TRIKPOS.COM, PALEMBANG – Penjabat (Pj) Gubernur Sumatera Selatan (Sumsel), Elen Setiadi, S.H., M.S.E, menandatangani deklarasi Final Dokumen Materi Teknis Muatan Perairan Pesisir (RZWP-3K) Provinsi Sumsel. Acara ini berlangsung di ruang rapat Bina Praja, Pemerintah Provinsi (Pemprov) Sumsel, pada Kamis (8/8/2024).
Dalam sambutannya, Pj Gubernur Elen Setiadi menjelaskan bahwa Pemprov Sumsel tengah merevisi Rencana Tata Ruang Wilayah (RTRW). Sejalan dengan proses tersebut, terdapat perkembangan dalam pemanfaatan ruang laut yang diatur dalam RZWP-3K, yang mendukung pembangunan dan investasi di wilayah Sumsel. Revisi ini mencakup perubahan penting, yaitu penambahan zona baru untuk area pembuangan (dumping area) seluas 100 hektar.
“Tahapan-tahapan yang telah dilakukan sesuai dengan Peraturan Menteri Kelautan dan Perikanan Republik Indonesia Nomor 28 tahun 2021 tentang Penyelenggaraan Penataan Ruang Laut, yaitu Focus Group Discussion (FGD), Konsultasi Publik, dan Konsultasi Teknis,” jelas Elen Setiadi.

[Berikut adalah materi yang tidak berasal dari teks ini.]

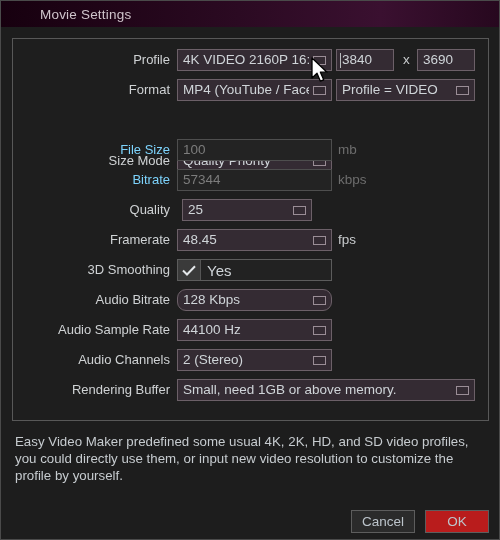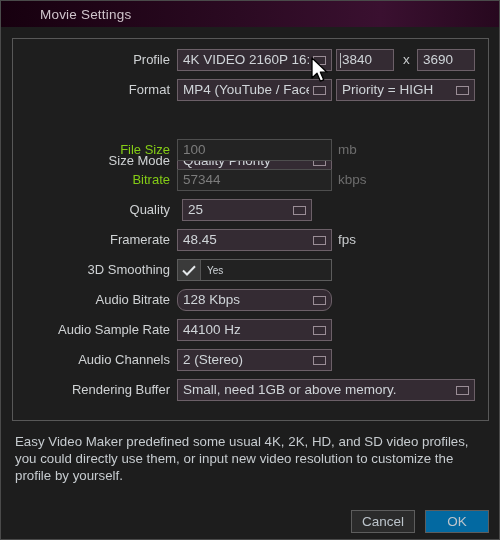--- a/index.html
+++ b/index.html
@@ -248,7 +248,7 @@
         <span class="ddmark"></span>
       </div>
       <div class="ctl" style="left:323px; width:139px;">
-        <span class="txt">Priority = HIGH</span>
+        <span class="txt">Profile = VIDEO</span>
         <span class="ddmark"></span>
       </div>
     </div>

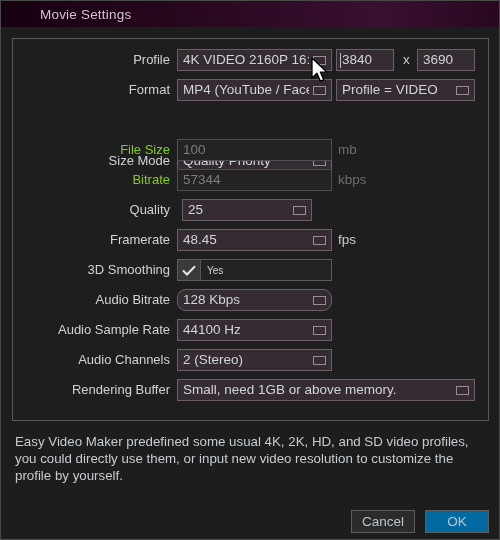--- a/index.html
+++ b/index.html
@@ -85,7 +85,7 @@
     white-space: nowrap;
     line-height: 22px;
   }
-  .lbl.dim { color: #84cc16; }
+  .lbl.dim { color: #7dd3fc; }
 
   
   .ctl {

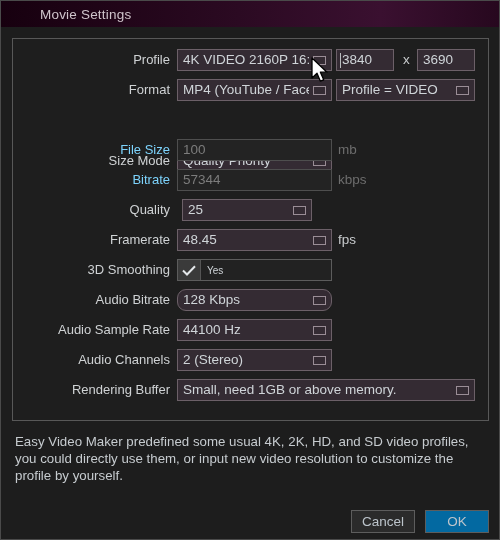--- a/index.html
+++ b/index.html
@@ -166,7 +166,7 @@
     flex: 0 0 auto;
   }
   .chk-label {
-    font-size: 10px;
+    font-size: 15px;
     color: #cfd4d8;
     padding-left: 6px;
   }

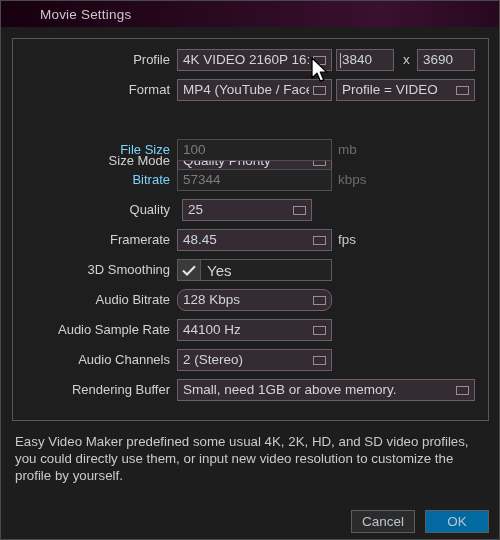--- a/index.html
+++ b/index.html
@@ -197,7 +197,7 @@
     cursor: pointer;
   }
   #btn-cancel { left: 350px; top: 509px; width: 64px; }
-  #btn-ok     { left: 424px; top: 509px; width: 64px; background:#0369a1; }
+  #btn-ok     { left: 424px; top: 509px; width: 64px; background:#b91c1c; }
 
   
   #cursor {

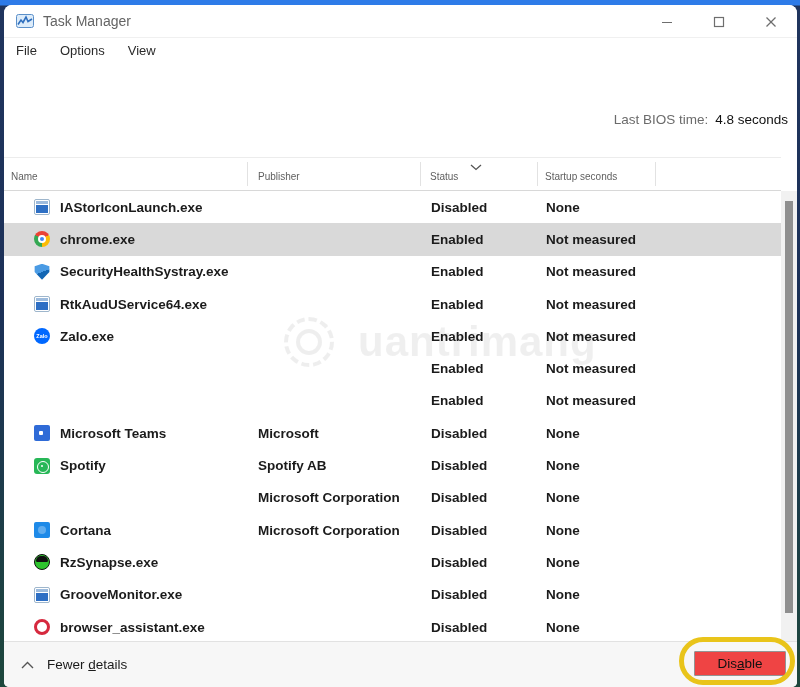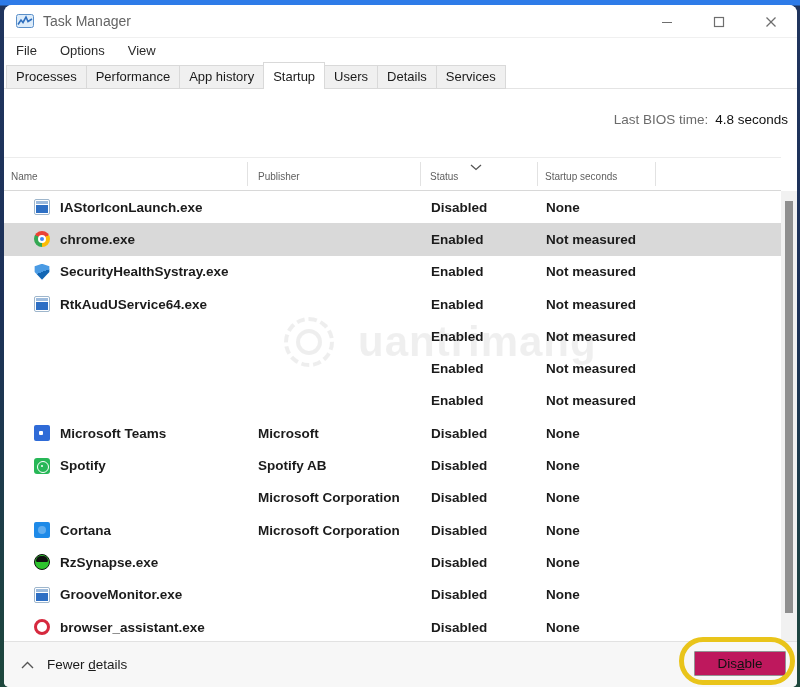--- a/index.html
+++ b/index.html
@@ -158,15 +158,6 @@
       <div class="menu-item">View</div>
     </div>
 
-  <div class="tabbar">
-      <div class="tab">Processes</div>
-      <div class="tab">Performance</div>
-      <div class="tab">App history</div>
-      <div class="tab active">Startup</div>
-      <div class="tab">Users</div>
-      <div class="tab">Details</div>
-      <div class="tab">Services</div>
-    </div>
 
   <div class="bios">
     <span>Last BIOS time:</span><span class="val">4.8 seconds</span>

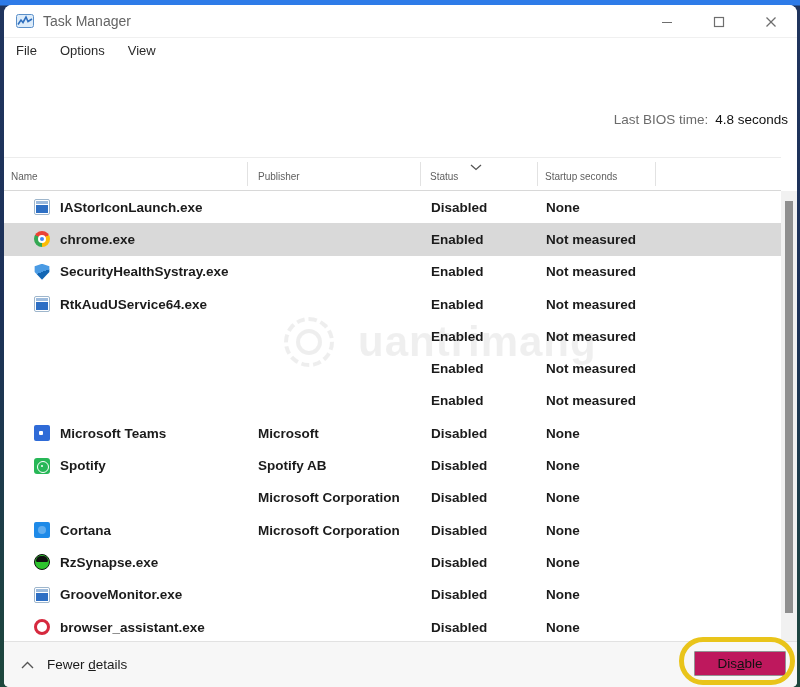--- a/index.html
+++ b/index.html
@@ -222,6 +222,10 @@
         <div class="cell c-imp">Not measured</div>
       </div>
       <div class="trow">
+        <div class="cell c-name">
+          <span class="fic zalo"></span>
+          <span>Zalo.exe</span>
+        </div>
         <div class="cell c-pub"></div>
         <div class="cell c-status">Enabled</div>
         <div class="cell c-imp">Not measured</div>

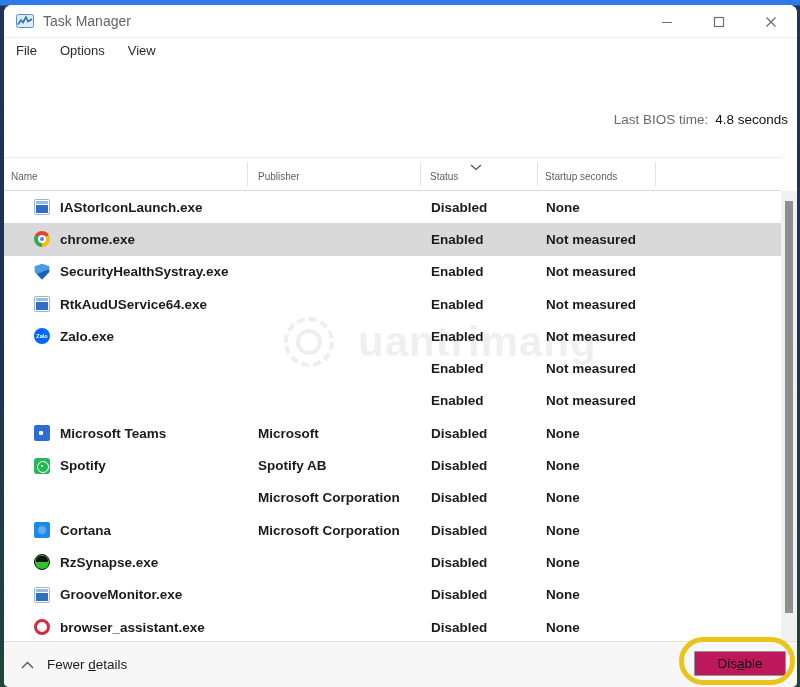--- a/index.html
+++ b/index.html
@@ -107,7 +107,7 @@
     font-size:13.5px; color:#1b1b1b; }
   .ul { text-decoration:underline; }
   .disable-btn { position:absolute; right:11px; top:9px; width:92px; height:25px;
-    background:#be185d; border:1px solid #949494; border-radius:1px;
+    background:#ef4444; border:1px solid #949494; border-radius:1px;
     font-family:inherit; font-size:13.5px; color:#111; }
   .oval { position:absolute; right:2px; top:-5px; width:116px; height:48px;
     border:5px solid #e9c41a; border-radius:26px; pointer-events:none; z-index:5; }

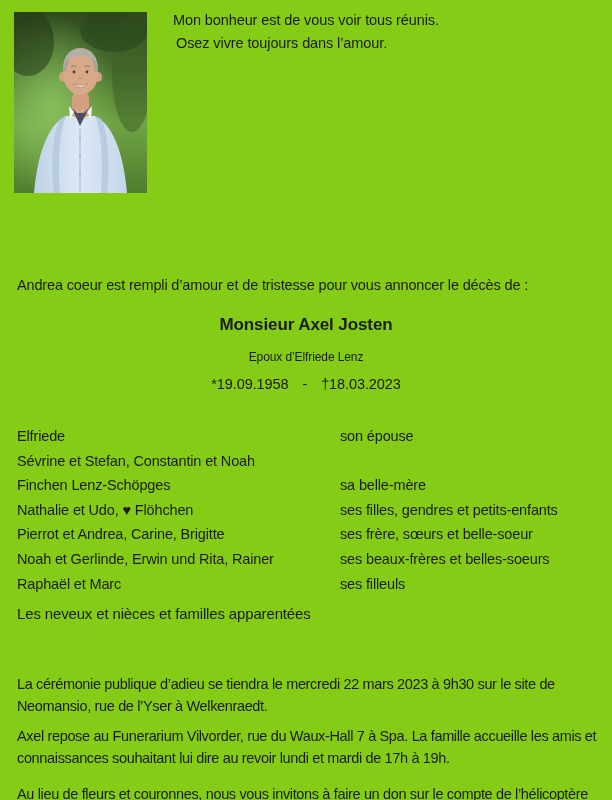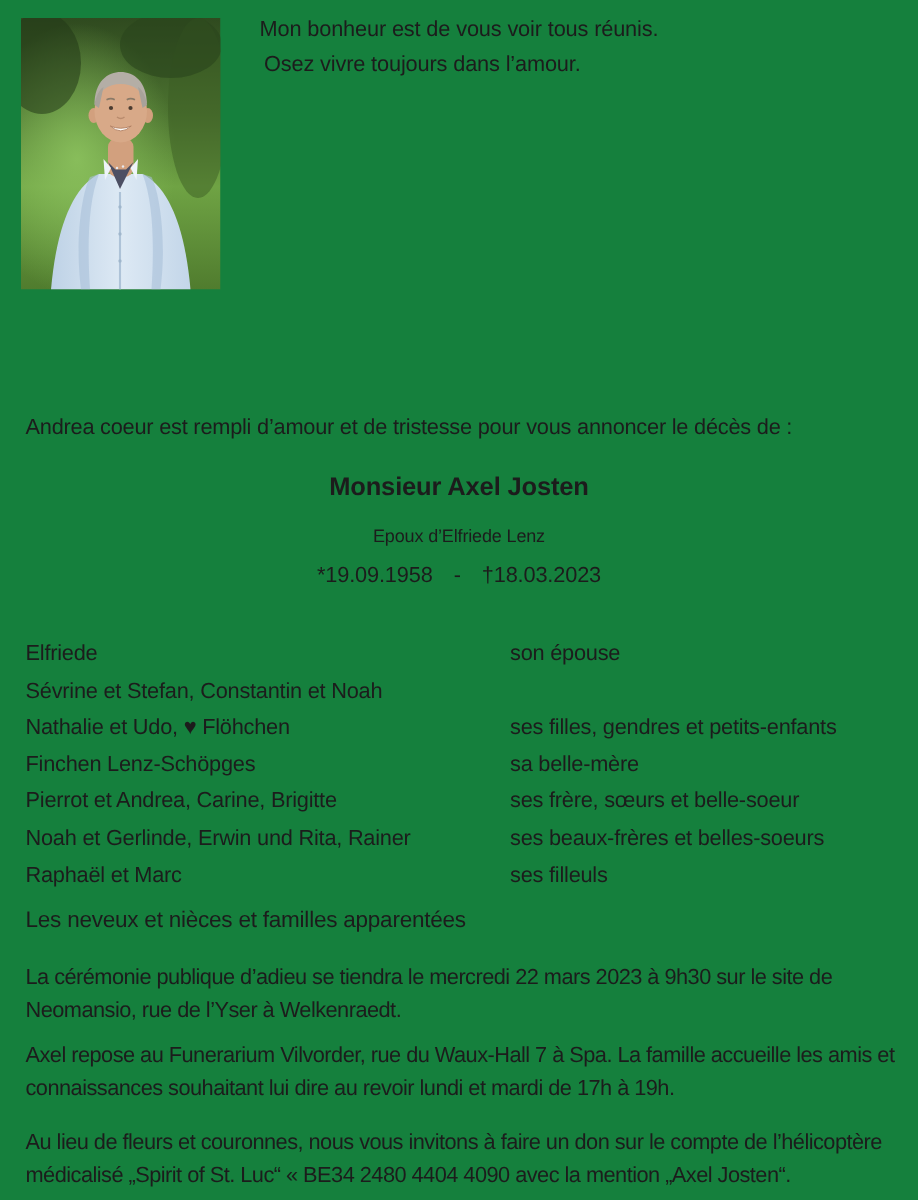--- a/index.html
+++ b/index.html
@@ -6,7 +6,7 @@
   .page{
     position:relative;
     width:612px;height:800px;
-    background:#15803d;
+    background:#84cc16;
     font-family:"Liberation Sans", sans-serif;
     color:#1c1c1c;
     overflow:hidden;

Ia menambahkan bahwa deklarasi dokumen ini merupakan tahap lanjutan setelah Konsultasi Teknis yang digelar di Hotel Grand Mercure Kemayoran, Jakarta, pada 31 Juli 2024. Elen Setiadi menegaskan bahwa dokumen ini telah disepakati dan tidak akan mengalami perubahan lebih lanjut.
Di kesempatan yang sama, Direktur Penataan Ruang Laut Kementerian Kelautan dan Perikanan (KKP) RI, Suharyanto, memberikan apresiasi kepada Pj Gubernur Elen Setiadi atas kehadiran dan pengawalan langsung dalam proses deklarasi ini. “Sumsel merupakan salah satu provinsi yang prosesnya tercepat,” ujarnya.
Ketua Tim Kerja Zonasi Daerah KKP RI, Krishna Samudra, menambahkan bahwa dengan dilaksanakannya deklarasi ini, semua masukan dari kabupaten/kota telah ditutup, dan tidak ada perubahan lebih lanjut. Ia juga menyebutkan bahwa deklarasi ini memenuhi tiga persyaratan utama: kehadiran wakil pimpinan daerah, perwakilan KKP, dan peserta deklarasi yang telah memenuhi kuorum.
Dengan deklarasi ini, Provinsi Sumatera Selatan menandai langkah penting dalam perencanaan dan pengelolaan ruang laut, mendukung pembangunan berkelanjutan di wilayah pesisir.